After the Riksdag of the Estates of 1789, when Gustav III came in conflict with the nobility, he arrested her uncle Axel von Fersen the Elder as a leader of the aristocratic opposition to the Union and Security Act and the Russo-Swedish War (1788–90). This caused a break in the relation between Gustav III and von Höpken, who joined the demonstration of Jeanna von Lantingshausen.

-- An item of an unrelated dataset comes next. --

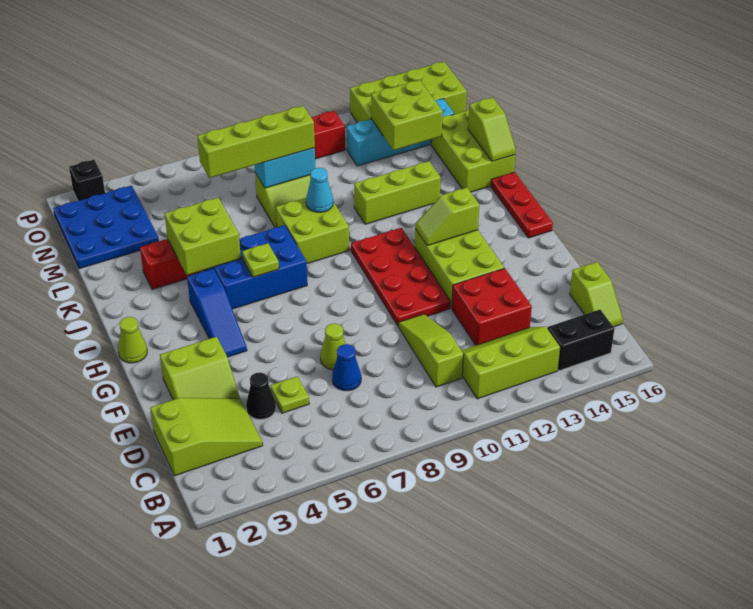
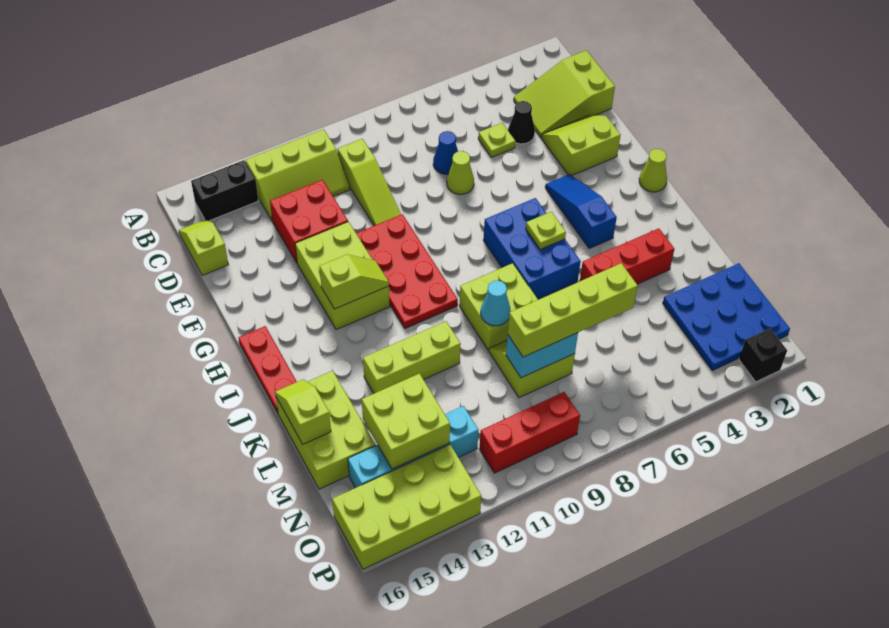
blue brick I5:J7 level 1 -> blue brick H6:J7 level 1
lime brick J4:K5 level 2 -> none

In 1795, her mother, chief lady in waiting to queen Sophia Magdalena although bedridden, was relieved from her position, and her daughters Ulla and Augusta simultaneously left their positions at court in solidarity, officially to tend to their mother's health. Her mother died later that same year. In 1797, von Höpken married her "fateful admirer" and long term lover, the five years younger colonel Georg Jonas von Wright (1754–1800), and reportedly lived happy with him in Uppsala. After having been widowed, she lived with her sisters and "was commonly as respected for their charity as well as for their refined manner, which was primarily afforded those, who was formed by the court of Gustav III". Von Höpken died of cancer.

== Legacy ==
Alongside Augusta von Fersen and Louise Meijerfeldt, she became known as one of "the three graces" in the poem Gracernas döpelse (The baptism of the graces) by Johan Henric Kellgren, which was written in circa 1779 and published in 1781.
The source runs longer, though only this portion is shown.